Originally Posted by themud
jm,

I disagree, he stayed because he had responsibilities. I am in the same boat as holding and I can tell you that my responsibility to raise healthy productive kids is more important. To say that he stayed because something in his M was more important than sex is shortsided. A selfish person would have left his kids and wife to find a more sexually fulfilling M, but that is not what a responsible father does.

In my situation I would have not married my wife knowing we would have gone through what we are going through. I would have found someone else and explained that sex is a priority to me in a M. I do believe my wife and I had this discussion and it wasn't an issue with her, she couldn't imagine refusing me nightly for years, then months, then to the point where I just didn't initiate. My wife and I were like rabbits. Is this normal? Maybe, but I wasn't striving for a normal M, and normal would be divorce now-a-days for selfish reasons.

IMO it's noble for a man to stay with his wife and family, atleast until the family is raised.

Oh, believe me, I was in a very similar situation as Hold dating back, what 2002?

I've posted here almost every day, and mainly focused on the lack of sex, or unmet SF.

All I am saying is understand what MB principle is about. It takes 2 to make the marriage work. And if 1 spouse is not willing, then it is up to the other spouse to look at himself/herself and make decisions.

Making a decision, at least for me leads to seeking further knowledge. And one of the very first "a ha" moments I learned here is that "I can only change myself, and I should only change myself for the reason of wanting that change for myself" --not to change for my spouse, not to change "expecting" it will change my spouse. I can change me, and can only hope my spouse choose to change herself.

Hold has thought out and even discussed divorce with his wife. I'm sure I read some of his post on that thought.

In my case, it was around the end of 2006 when we were in IC/MC when we were discussing separation and D. By 2007, I decided / realize / believe that my marriage exist because I still choose to be in the marriage; likewise, she is choosing to be married to me. The talk of D was a waste because we both know that if the marriage dies, it leads to a D.

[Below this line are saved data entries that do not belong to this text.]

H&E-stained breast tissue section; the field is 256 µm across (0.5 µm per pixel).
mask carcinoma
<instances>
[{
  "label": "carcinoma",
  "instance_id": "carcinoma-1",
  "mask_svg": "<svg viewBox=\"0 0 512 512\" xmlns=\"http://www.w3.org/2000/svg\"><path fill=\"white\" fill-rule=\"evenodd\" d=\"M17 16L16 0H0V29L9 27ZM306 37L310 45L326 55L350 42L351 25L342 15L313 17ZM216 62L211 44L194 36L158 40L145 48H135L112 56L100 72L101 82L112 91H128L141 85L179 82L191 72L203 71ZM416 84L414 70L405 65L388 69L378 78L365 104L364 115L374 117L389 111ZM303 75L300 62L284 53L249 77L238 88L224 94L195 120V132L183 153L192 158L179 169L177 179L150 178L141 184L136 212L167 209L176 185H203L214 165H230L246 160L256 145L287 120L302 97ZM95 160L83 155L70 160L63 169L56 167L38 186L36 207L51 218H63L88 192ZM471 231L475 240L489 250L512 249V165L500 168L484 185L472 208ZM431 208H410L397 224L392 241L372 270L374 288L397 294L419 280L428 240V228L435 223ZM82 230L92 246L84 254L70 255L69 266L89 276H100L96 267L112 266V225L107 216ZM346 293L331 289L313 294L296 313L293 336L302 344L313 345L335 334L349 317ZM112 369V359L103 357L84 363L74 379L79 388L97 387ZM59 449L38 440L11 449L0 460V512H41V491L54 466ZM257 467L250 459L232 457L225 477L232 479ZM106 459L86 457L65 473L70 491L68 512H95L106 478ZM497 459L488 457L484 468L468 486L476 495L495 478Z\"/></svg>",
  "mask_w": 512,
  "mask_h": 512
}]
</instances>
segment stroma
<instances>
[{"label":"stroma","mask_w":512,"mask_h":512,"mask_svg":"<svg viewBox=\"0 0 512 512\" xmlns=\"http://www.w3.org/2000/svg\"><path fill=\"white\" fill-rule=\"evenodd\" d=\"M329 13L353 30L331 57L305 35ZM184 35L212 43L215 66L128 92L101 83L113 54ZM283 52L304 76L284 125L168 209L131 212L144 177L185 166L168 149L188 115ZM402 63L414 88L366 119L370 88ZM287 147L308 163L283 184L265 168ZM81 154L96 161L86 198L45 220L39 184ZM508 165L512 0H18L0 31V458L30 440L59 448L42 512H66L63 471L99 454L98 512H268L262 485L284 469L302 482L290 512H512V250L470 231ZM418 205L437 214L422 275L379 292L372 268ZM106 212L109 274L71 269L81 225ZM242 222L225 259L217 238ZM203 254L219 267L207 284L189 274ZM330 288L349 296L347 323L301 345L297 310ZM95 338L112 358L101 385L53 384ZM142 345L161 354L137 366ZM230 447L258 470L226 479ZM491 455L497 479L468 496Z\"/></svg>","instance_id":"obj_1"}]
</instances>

It was also my own struggle to put weight and value to sex. Believe me, I was at some point in the belief that sex without marriage is not a marriage. I've wandered off MB and found other sources of knowledge along the way.

Here's another fact:
A marriage can exist with sex.
A marriage can exist without sex.
Sex can happen in marriage.
Sex can happen without marriage.

My point is, sex is just ONE factor of the marriage. I thought long about my values and beliefs, and my marriage have many other values I want in my life. Sex is just ONE.

That said, I found another source from No More Mr Nice Guy (NMMNG) by Glover. One other "a ha" moment for me that took a while to accept was something like this: "I am the only person in the world who is responsible for meeting my needs."

That sounded contradictory to MB. But looking at it this way, if I can meet all my needs, then I am a whole person and do not need anyone in my life.

My Marriage is now shaped by what I put into, plus what she puts into. Likewise, my wife has her own marriage defined by what she puts into.

The NMMNG also covers a few principles that MB has touched upon. Love Buster is the same as passive-aggressive behaviors. The "no expectations" is similar to "hidden contracts."

Anyway, I think one difference in my approach from Hold is that I began to accept myself just the way I am, human, male with needs, where sex is a natural need and it is not shameful, with flaws, and worthy of love and care.

I was in some period of time where I withdraw and spiral into some depressing pit that just generates resentment. I've become more aware when my mind set goes in that thinking pattern, and instead I do things to promote positives in my life be it family, health, diet, and personal growth.

Reading Hold's posts does not seem he had changed in how he thinks of himself, a victim trapped. Hold is intelligent and can find answers, but he needs to take the risk to overcome what trepidations he has to enforce his personal boundaries so that he leads a life he wants.


-- Still JM --

Met `82, Steady May`86, Married Jul`95. D12, S9, D3. MB`ing since Apr`02 to fall back "in love."

05.20.06: "If you live each day as if it was your last, someday you'll most certainly be right."